Il presidente di Angaisa Enrico Celin ha recentemente espresso le preoccupazioni della categoria e dell’intera filiera per il forte rincaro dei prezzi di prodotti e materie prime, che stanno accompagnando la crescita del mercato, trainata da bonus e superbonus: “Nei primi quattro mesi del 2021 abbiamo subito aumenti medi del 5-6%, a fronte di un incremento normalmente attestato attorno al 2-3%. A essere in crescita esorbitante, però, è il costo dei polimeri, che ha subito un incremento nell’ordine del 18-19%. Questo porta inevitabilmente a una rimodulazione dei costi dei prodotti. Nel caso delle pompe di calore, l’incremento è nell’ordine del 6-7%. A questo poi si aggiunge una difficoltà nella disponibilità stessa dei prodotti, indotta fra l’altro dalla forte richiesta trainata dagli incentivi legati al superbonus 110%”. Il presidente Celin ha inoltre sottolineato come “l’incertezza della proroga degli incentivi al 2023, che verrà forse fissata a giugno, rischia di essere un collo di bottiglia preoccupante per tutta la filiera. Si tenga conto che le richieste legate al superbonus sono il 10% del totale. La proroga permetterebbe di diluire gli interventi da svolgere, evitando di mettere a repentaglio la qualità dei lavori, oltre che offrire una tempistica più accettabile per chi deve gestire la produzione dell’impiantistica e non solo. In ogni caso, il termine temporale proposto, anche se importante, è assolutamente insufficiente rispetto alle potenzialità espresse dal mercato”.

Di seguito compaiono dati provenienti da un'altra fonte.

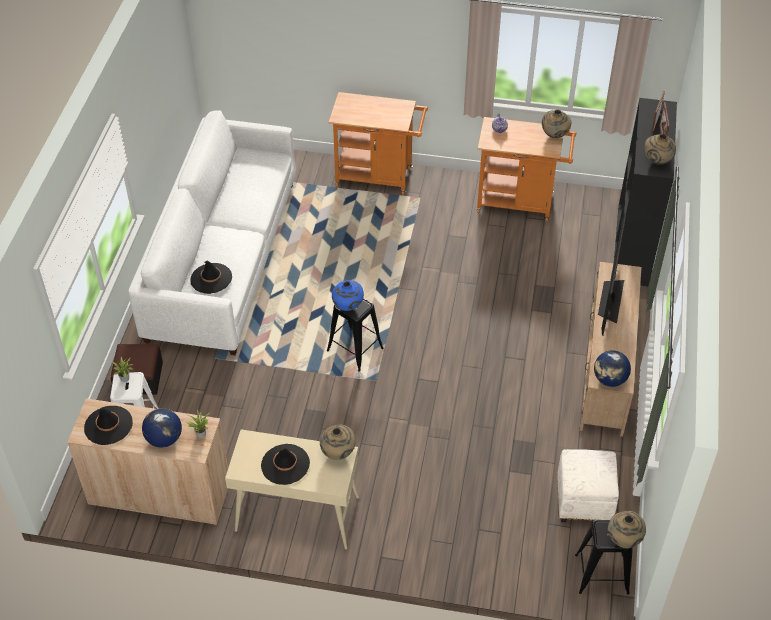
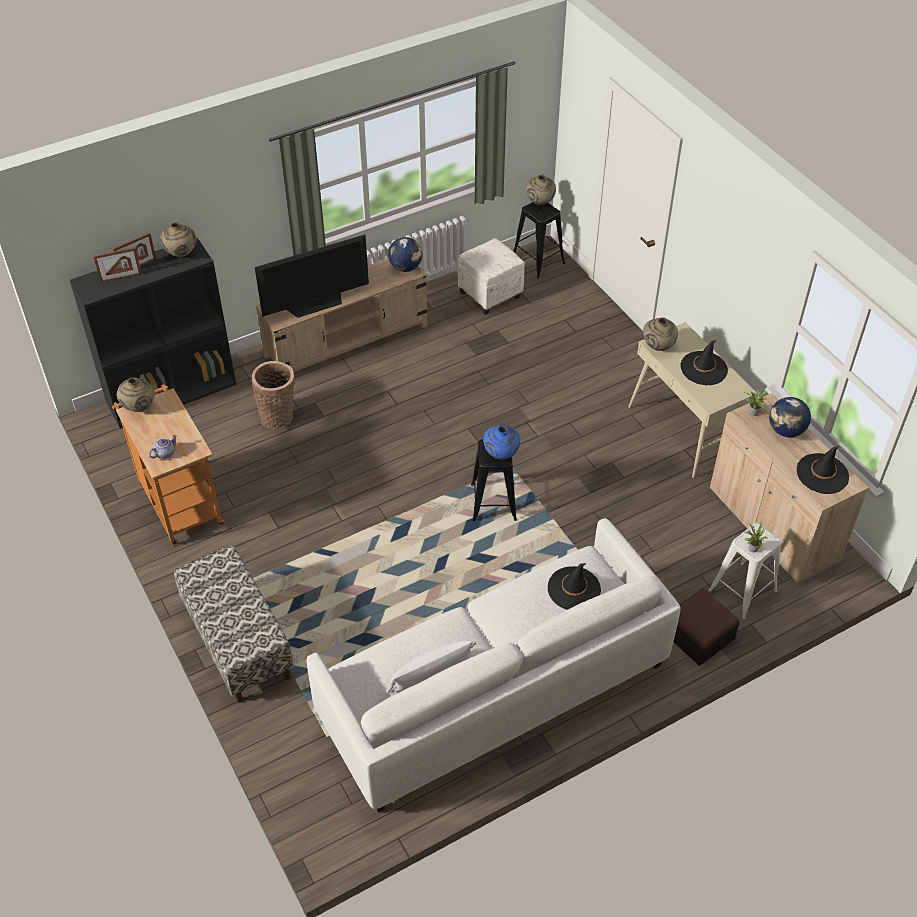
camera: 130 degrees left, 0 degrees up
(234, 186) = (430, 675): none -> white pillow
(379, 177) = (237, 642): orange cart -> bench
(554, 286) = (278, 416): none -> basket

I nuovi dati del sondaggio congiunturale realizzato da Cresme, attraverso il panel di imprese Cresmelab, evidenziano invece che superando anche i volumi di vendita registrati nel 2019, nonostante il rincaro dei prezzi il mese di marzo 2021 è andato ben oltre le aspettative di un semplice rimbalzo rispetto ad un marzo 2020 compromesso dal primo lockdown. Rispetto a marzo 2020, la crescita delle vendite è stata mediamente del +79,3%. Si tratta di un rimbalzo superiore alle attese, come testimoniato dall’indicatore sintetico mensile Cresme/CLab, che si colloca ad un livello superiore anche rispetto a marzo 2019 (+7,0%). Tra i rispondenti le indicazioni sono unanimemente positive. L’aumento dei prezzi sta caratterizzando questa fase; un terzo delle imprese ha indicato, rispetto all’anno passato, aumenti persino superiori al +5%. Il portafoglio lavori e le richieste di preventivo alimentano la fiducia per i mesi a seguire; le imprese hanno quindi rivisto ulteriormente al rialzo le previsioni per l’annualità 2021, dal +12% indicato precedentemente al +12,5%, dato che permetterebbe di superare abbondantemente i livelli di mercato pre-crisi pandemica (fonte: Cresme).